10 Nisan 2016 Pazar

SA2736/KY13-AO63: ABD ve Türkiye-İsrail Anlaşması

"Eğer, ABD ile ilişkiye mecbur, onun gücünden yararlanmak istiyor, onunla çatışmak yerine uzlaşarak yol almak istiyorsanız güçlü devlet olmak zorundasınız." 


ABD, siyonist sermayenin şekillendirdiği bir dünya tekelidir. Dünya pazarını elinde tutan ne kadar güç varsa burada filizlenmiş ve temellenmiştir. Çoğunluğu siyonist sermayedarlardan oluşan bir yapı olan bu kapitalist/emperyal devlete kimilerinin "büyük siyon devleti" demesi bundandır. Ve bu tabir doğruya yakın bir tabirdir. Zira ABD'de güç sahibi olmak için burada etkili olan sermaye gruplarıyla/lobilerle ilişkili olmak, daha ötesi onların kontrolünde büyümek gerekir. Bunun ilk şartı ise siyonist yahudi çıkarlarını korumaktan geçer.

Bu durum sadece ABD içerisinde geçerli olan bir durum değildir. ABD'nin gücünü arkasına almak isteyen ülkeler de burada söz sahibi olan güçlerle iyi ilişkiler sürdürmek zorundadır. Aksi halde bu güç odaklarıyla karşı karşıya kalmak demek ABD ile karşı karşıya kalmak demektir. Bu kaçınılmaz bir durumdur.

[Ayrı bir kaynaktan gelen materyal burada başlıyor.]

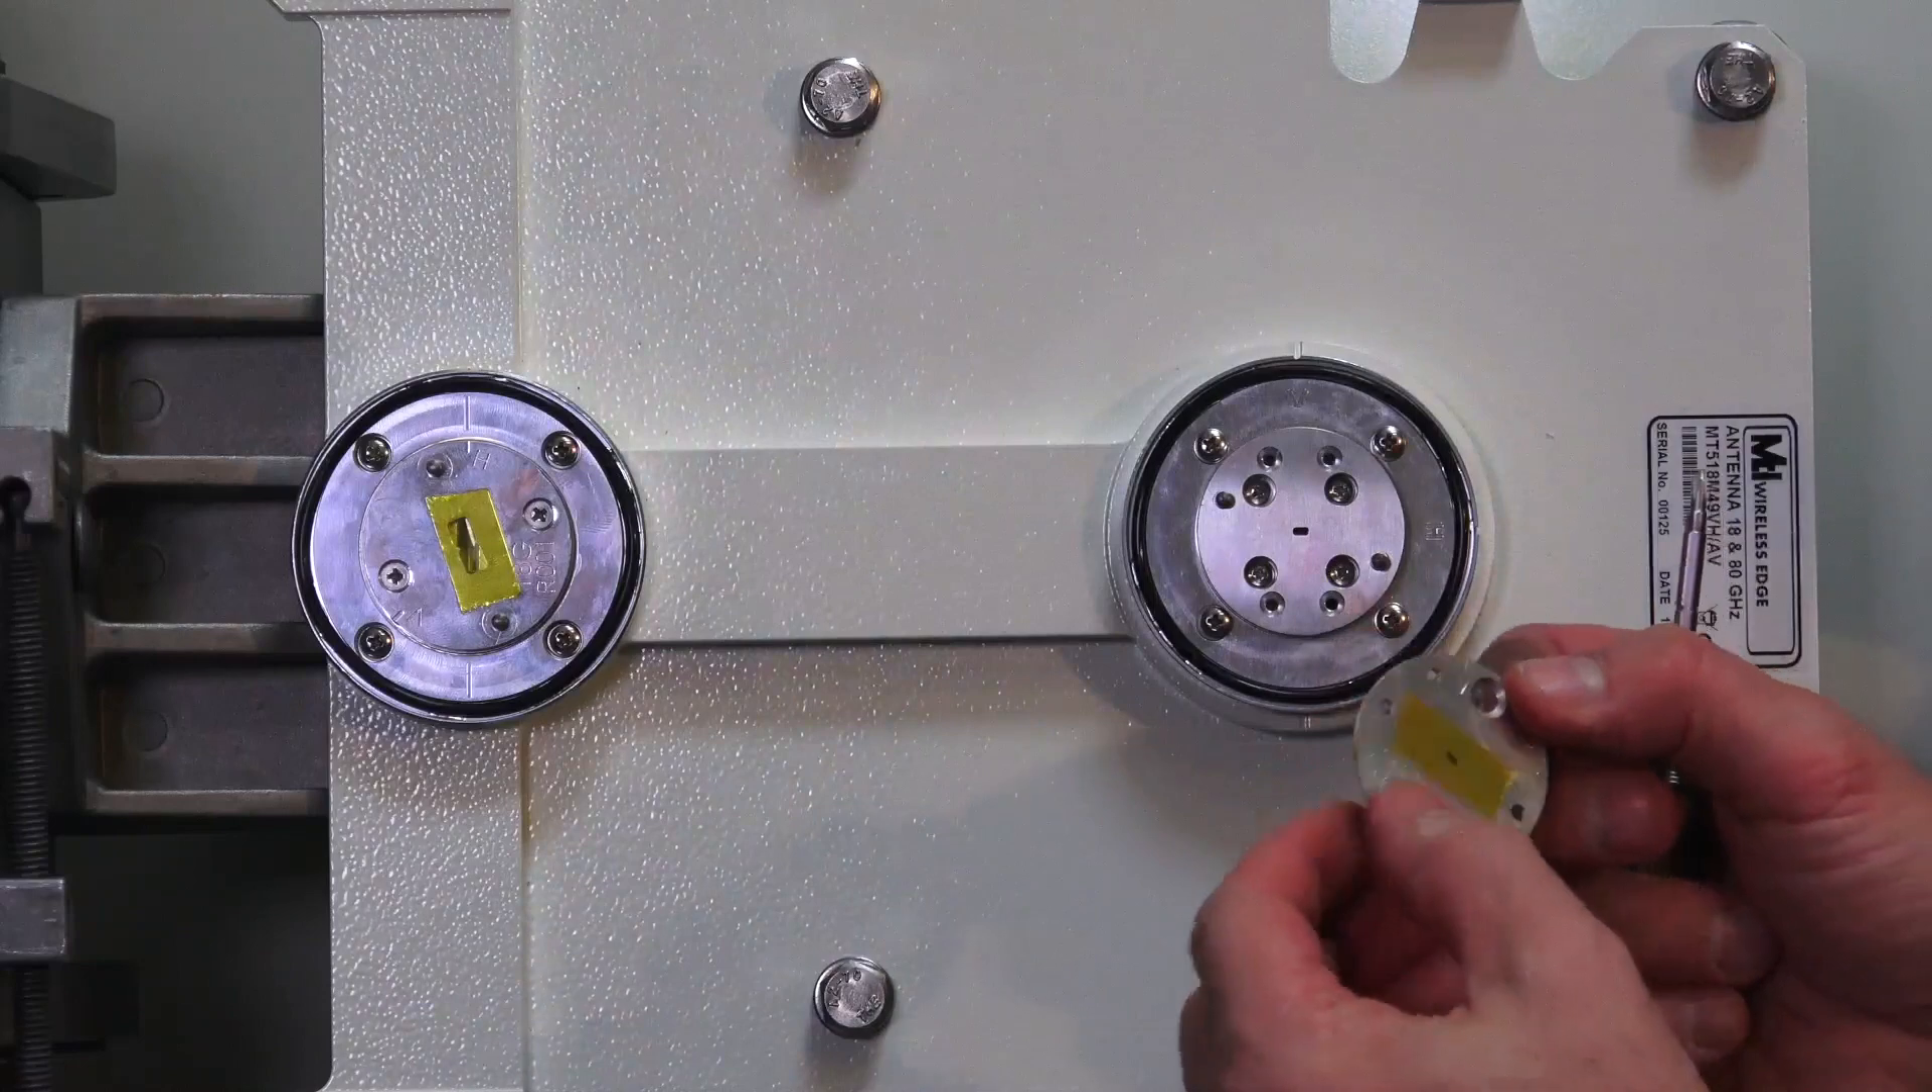Once we have our four inner screws put in, now we have to put the polarizer disc back on.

Eğer, ABD ile ilişkiye mecbur, onun gücünden yararlanmak istiyor, onunla çatışmak yerine uzlaşarak yol almak istiyorsanız güçlü devlet olmak zorundasınız. Eğer böyle bir hedefiniz varsa bu güçleri karşıya almak yerine onları hedefleriniz doğrultusunda, bir süreliğine idare etmek ve onlara verdiğinizden çok daha fazlasını alarak gücünüze güç katmak durumundasınız. Bunu yaparken bilmelisiniz ki; ABD ve paydaşları için dostluk değil çıkar esastır. Aslında bu esas kapitalizminde genel esasıdır.

ABD ziyaretinde orada yer alan yani ABD'yi oluşturan güçlerin lobileriyle, onları oluşturan sermayedarlarla görüşen Erdoğan'ın asıl amacının bu ülkeden bize yönelen düşmanca tutumların engellenmesini sağlamaya yönelik olduğu aşikardır. Ve yine biliyoruz ki ortada tarafların birbirlerini tufaya getirmeye çalıştığı bir oyun vardır. Kısaca oyunu kötü oynayan kaybedecektir. 

Dileriz ki kaybeden her şeyi para ve kar ile ölçen zalim odaklar olur ve sonuçta siyonizmin ayakları altında ezilen mazlumlar derin bir nefes alırlar.

Elbet sonra ki adım, mazlumları ayağa kaldırmak olacaktır.

Başarmaktan başka şansımız yok ve bir gün mutlaka başaracağız.